The solar industry has witnessed unprecedented growth in the past ten years. With homeowners warming to solar like never before, it looks like this technology is finally ready for the mainstream. Exact numbers vary depending on which predictions you read, but in general, most analysts agree that solar will be a major player in the energy industry by 2020.

That growth is pushing manufacturers to develop new solutions that make solar more attractive to the average homeowner. It’s no secret that solar’s current aesthetics don’t appeal to everyone: rounds of fighting between solar households and their neighborhood homeowners associations speak volumes. And although solar typically improves property values, the panels don’t blend in as seamlessly on every home. For instance, those in historic or period properties often find that the modern aesthetic that goes with the panels doesn’t match their home’s existing look.

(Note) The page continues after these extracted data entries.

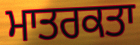
ਮਾਤਰਕਤਾ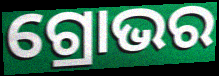
ଗ୍ରୋଭର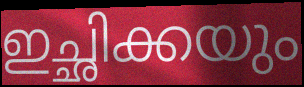
ഇച്ഛിക്കയും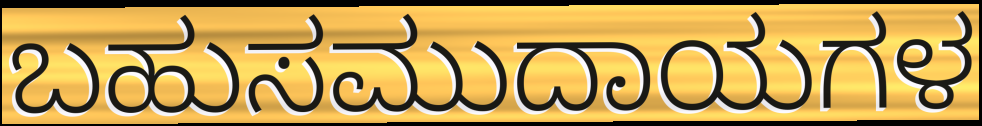
ಬಹುಸಮುದಾಯಗಳ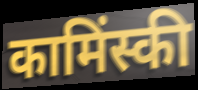
कामिंस्कीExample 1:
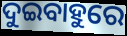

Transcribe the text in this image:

ଦୁଇବାହୁରେ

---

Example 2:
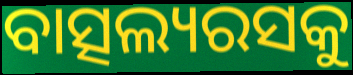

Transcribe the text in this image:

ବାତ୍ସଲ୍ୟରସକୁ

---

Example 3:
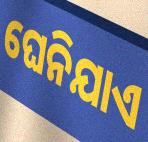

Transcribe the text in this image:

ଘେନିଯାଏ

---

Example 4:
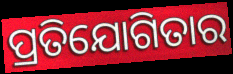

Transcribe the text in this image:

ପ୍ରତିଯୋଗିତାର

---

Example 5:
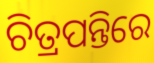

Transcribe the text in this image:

ଚିତ୍ରପନ୍ତିରେ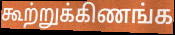
கூற்றுக்கிணங்க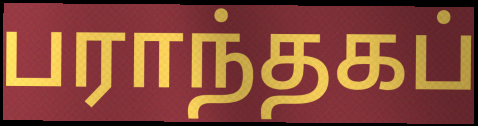
பராந்தகப்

Of course, that problem has created an opportunity for innovative companies willing to take on this issue. For instance, late in 2016, we heard about Tesla’s new solar roof, designed to match to four different roofing materials. But Sistine Solar’s products are great for the homeowner who doesn’t want to replace their entire roof. They can be paired to a wider range of materials, too. Their team has developed a massive database of common roofing patterns, so they can manufacture a product that blends in, no matter what kind of roof you have. These developments indicate that aesthetic solar may be the next move for the industry—so you can expect even more appealing options to rise in the near future.

solarskin with American flag

How Can I Purchase a Solar Skin for My Home?

If that all sounds good to you, you can get a quote from Sistine Solar on the company’s website. Generally, the company says that the panels cost around 10 percent more than an average residential installation.

Be advised, though, that the SolarSkin is still being tested at the NREL laboratories to evaluate the product’s durability and longevity. Given the investment you’ll have to make to get one, you may want to hold off until their testing wraps up. The product reportedly comes with a five-year manufacturer’s warranty and a 25-year warranty on the power generation capability. According to its website, Sistine Solar may also offer financing to certain customers, as well.

Of course, you’ll qualify for federal tax rebates and any applicable state or local incentives, as well as net metering programs from your energy provider, if they’re available. According to Sistine Solar, the energy you’ll generate can represent a savings of over $30,000. With energy options like that, solar is looking better all the time!